The key implications of this shift are far-reaching. Traditional cost-cutting approaches, characterised by reactive, across-the-board cuts, expense reduction regardless of impact, finance-led, siloed decision-making, and limited or back-office automation, are being replaced by proactive, strategic cost management and investment, alignment with business strategy and customer value, cross-functional collaboration, data-driven decisions, and strategic enablers for automation and data insights.

The article underscores that cost management is no longer a defensive tool but a strategic lever to unlock growth and innovation, leveraging AI as a critical enabler [1][2][3]. With two-thirds of the famous blue-chip firms in the Dow Jones Industrial Average performing below average, it is evident that this paradigm shift is necessary for businesses to thrive in the modern era.

Key implications:

| Aspect | Traditional Cost-Cutting | Current Value Creation Focus | |------------------------|-------------------------------------------------|-----------------------------------------------------| | Management Approach | Reactive, across-the-board cuts | Proactive, strategic cost management & investment | | Decision Criteria | Expense reduction regardless of impact | Alignment with business strategy & customer value | | Organizational Involvement | Finance-led, siloed decision-making | Cross-functional collaboration (finance, R&D, ops) | | Use of AI | Limited or back-office automation | Strategic enabler for automation & data insights | | Outcome Focus | Short-term savings | Long-term growth, innovation, and customer value |

This paradigm shift reflects that cost management is no longer a defensive tool but a strategic lever to unlock growth and innovation, leveraging AI as a critical enabler [1][2][3]. The primary dynamic of a business has shifted from increasing efficiency by cutting costs to expanding demand by creating more value. The difference in outcomes between the two groups of managers is not primarily due to different neurological circuits in the brain. Instead, it is the strategic approach to management that determines success in the modern business landscape.

References:

[1] A. Rangel, C. Camerer, and P. R. Montague. (2018). A neuroeconomic approach to decision making in the wild. National Library of Medicine.

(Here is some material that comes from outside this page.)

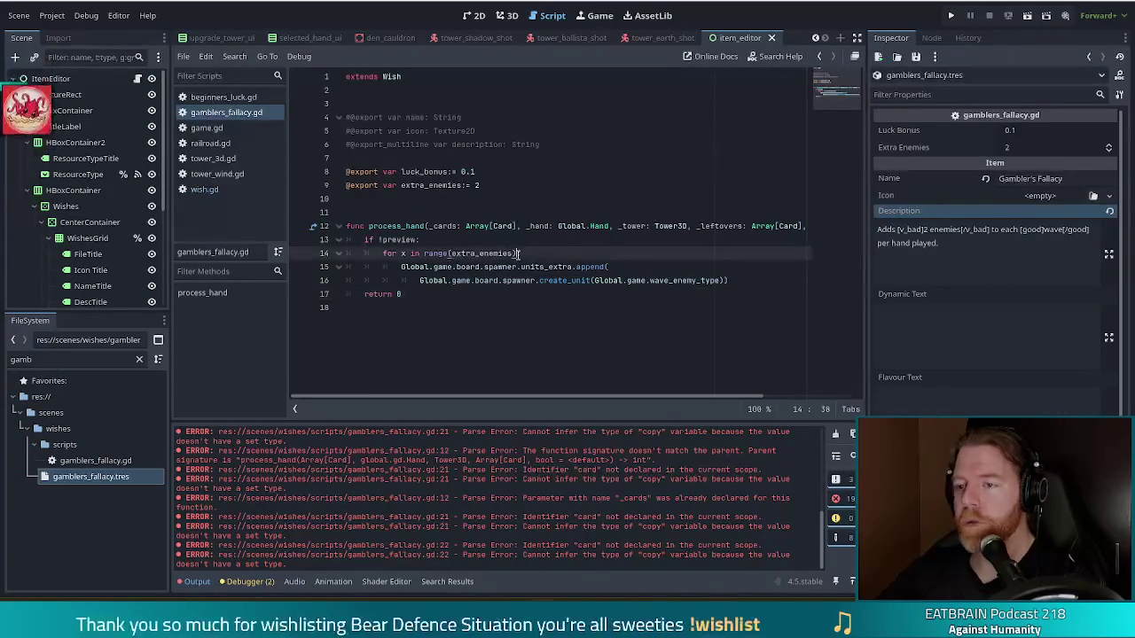
pyautogui.click(497, 172)
pyautogui.click(501, 185)
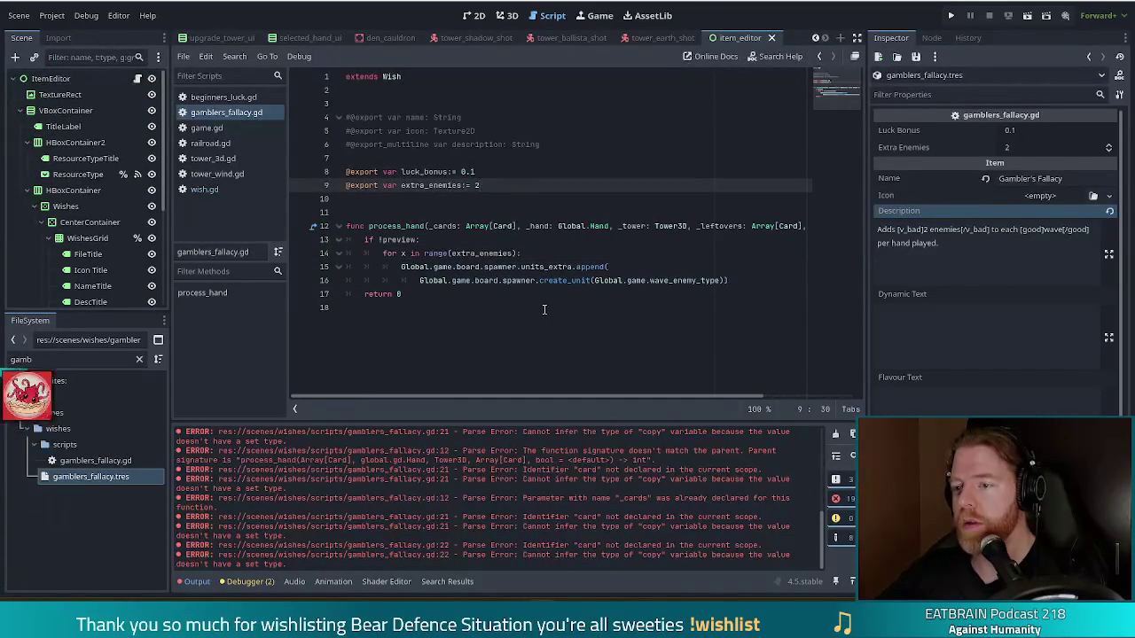
pyautogui.click(588, 281)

[2] Steve Blank. (2014). Blind to Disruption -- The CEOs Who Missed the Future. Harvard Business Review.

[3] Various. (2025). AI in Strategic Cost Management. MIT Sloan Management Review.

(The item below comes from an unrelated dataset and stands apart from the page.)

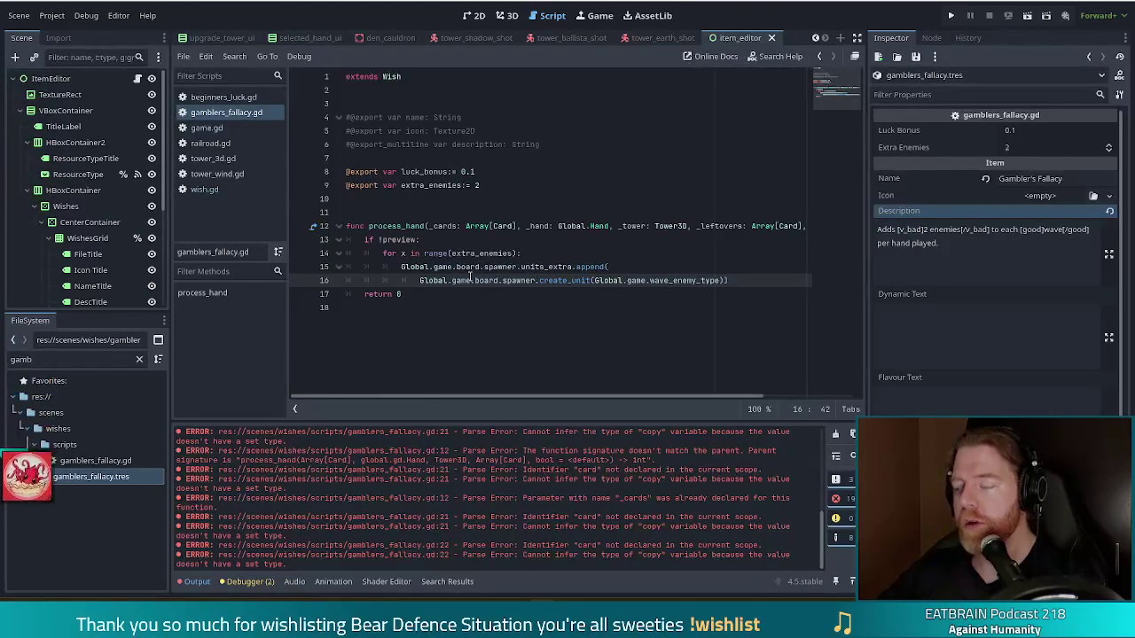
pyautogui.moveTo(472, 280)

  1. As the corporate world shifts its focus from cost-cutting to value creation, neuroeconomics plays a crucial role in understanding the decision-making processes of managers, aligning spending with long-term strategic goals, and maximizing customer value.
  2. The integration of AI and automation in business technology is no longer viewed as an obsolete expense, but as a strategic investment that drives long-term growth, competitive advantage, and customer value creation, transforming cost management into a key driver of innovation and expansion.